## Exercise instructions
Would you please set down, word for word, the lines from the one with "masing-masing. Ia menyampaikan bahwa" through the final line of the data below, omitting any pictures?

## Listed records
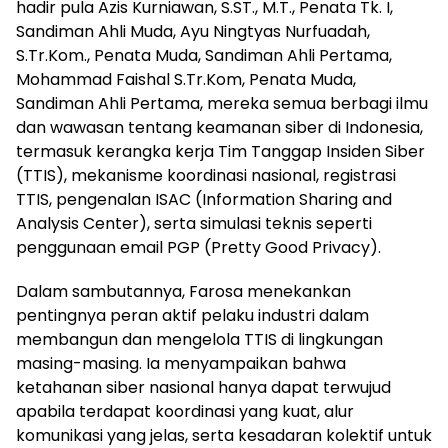
hadir pula Azis Kurniawan, S.ST., M.T., Penata Tk. I,
Sandiman Ahli Muda, Ayu Ningtyas Nurfuadah,
S.Tr.Kom., Penata Muda, Sandiman Ahli Pertama,
Mohammad Faishal S.Tr.Kom, Penata Muda,
Sandiman Ahli Pertama, mereka semua berbagi ilmu
dan wawasan tentang keamanan siber di Indonesia,
termasuk kerangka kerja Tim Tanggap Insiden Siber
(TTIS), mekanisme koordinasi nasional, registrasi
TTIS, pengenalan ISAC (Information Sharing and
Analysis Center), serta simulasi teknis seperti
penggunaan email PGP (Pretty Good Privacy).
Dalam sambutannya, Farosa menekankan
pentingnya peran aktif pelaku industri dalam
membangun dan mengelola TTIS di lingkungan
masing-masing. Ia menyampaikan bahwa
ketahanan siber nasional hanya dapat terwujud
apabila terdapat koordinasi yang kuat, alur
komunikasi yang jelas, serta kesadaran kolektif untuk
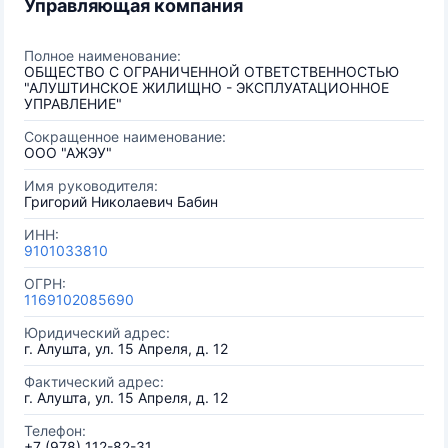
Управляющая компания
Полное наименование:
ОБЩЕСТВО С ОГРАНИЧЕННОЙ ОТВЕТСТВЕННОСТЬЮ
"АЛУШТИНСКОЕ ЖИЛИЩНО - ЭКСПЛУАТАЦИОННОЕ
УПРАВЛЕНИЕ"
Сокращенное наименование:
ООО "АЖЭУ"
Имя руководителя:
Григорий Николаевич Бабин
ИНН:
9101033810
ОГРН:
1169102085690
Юридический адрес:
г. Алушта, ул. 15 Апреля, д. 12
Фактический адрес:
г. Алушта, ул. 15 Апреля, д. 12
Телефон:
+7 (978) 112-82-31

## Result for this task
masing-masing. Ia menyampaikan bahwa
ketahanan siber nasional hanya dapat terwujud
apabila terdapat koordinasi yang kuat, alur
komunikasi yang jelas, serta kesadaran kolektif untuk
Управляющая компания
Полное наименование:
ОБЩЕСТВО С ОГРАНИЧЕННОЙ ОТВЕТСТВЕННОСТЬЮ
"АЛУШТИНСКОЕ ЖИЛИЩНО - ЭКСПЛУАТАЦИОННОЕ
УПРАВЛЕНИЕ"
Сокращенное наименование:
ООО "АЖЭУ"
Имя руководителя:
Григорий Николаевич Бабин
ИНН:
9101033810
ОГРН:
1169102085690
Юридический адрес:
г. Алушта, ул. 15 Апреля, д. 12
Фактический адрес:
г. Алушта, ул. 15 Апреля, д. 12
Телефон:
+7 (978) 112-82-31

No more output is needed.